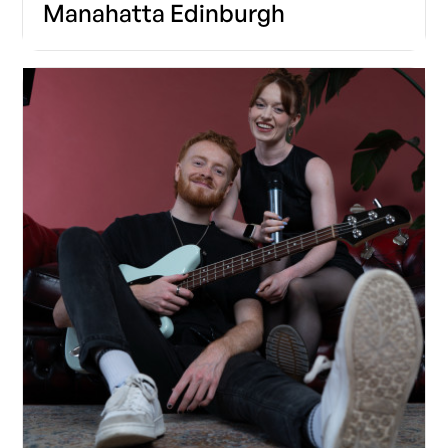
Manahatta Edinburgh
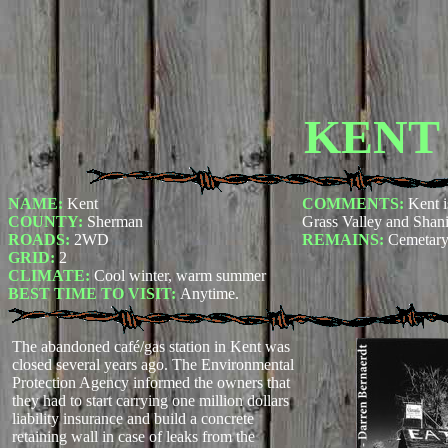
KENT
NAME:
Kent
COMMENTS:
Kent i
COUNTY:
Sherman
Grass Valley and Shan
ROADS:
2WD
REMAINS:
Cemetary 
GRID:
2
CLIMATE:
Cool winter, warm summer
BEST TIME TO VISIT:
Anytime.
The abandoned café/gas station in Kent was
closed several years ago. The Environmental
Protection Agency informed the owners that
they had to start carrying one million dollars
liability insurance and build a concrete
retaining wall in case of leaks from the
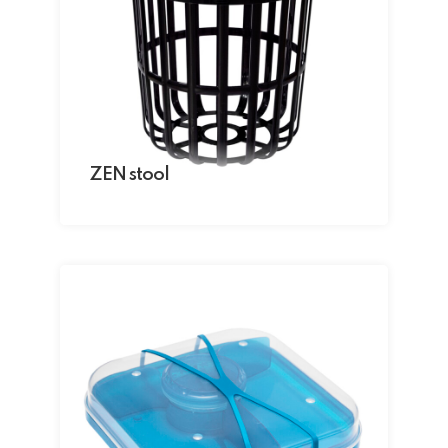
ZEN stool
+ + + +
* _REQUEST_
Copy out the text from all of the material above, word for word and line by line, leaving out the pictures.

* _WRITTEN SOLUTION_
Manahatta Edinburgh
KENT
NAME:
Kent
COMMENTS:
Kent i
COUNTY:
Sherman
Grass Valley and Shan
ROADS:
2WD
REMAINS:
Cemetary 
GRID:
2
CLIMATE:
Cool winter, warm summer
BEST TIME TO VISIT:
Anytime.
The abandoned café/gas station in Kent was
closed several years ago. The Environmental
Protection Agency informed the owners that
they had to start carrying one million dollars
liability insurance and build a concrete
retaining wall in case of leaks from the
ZEN stool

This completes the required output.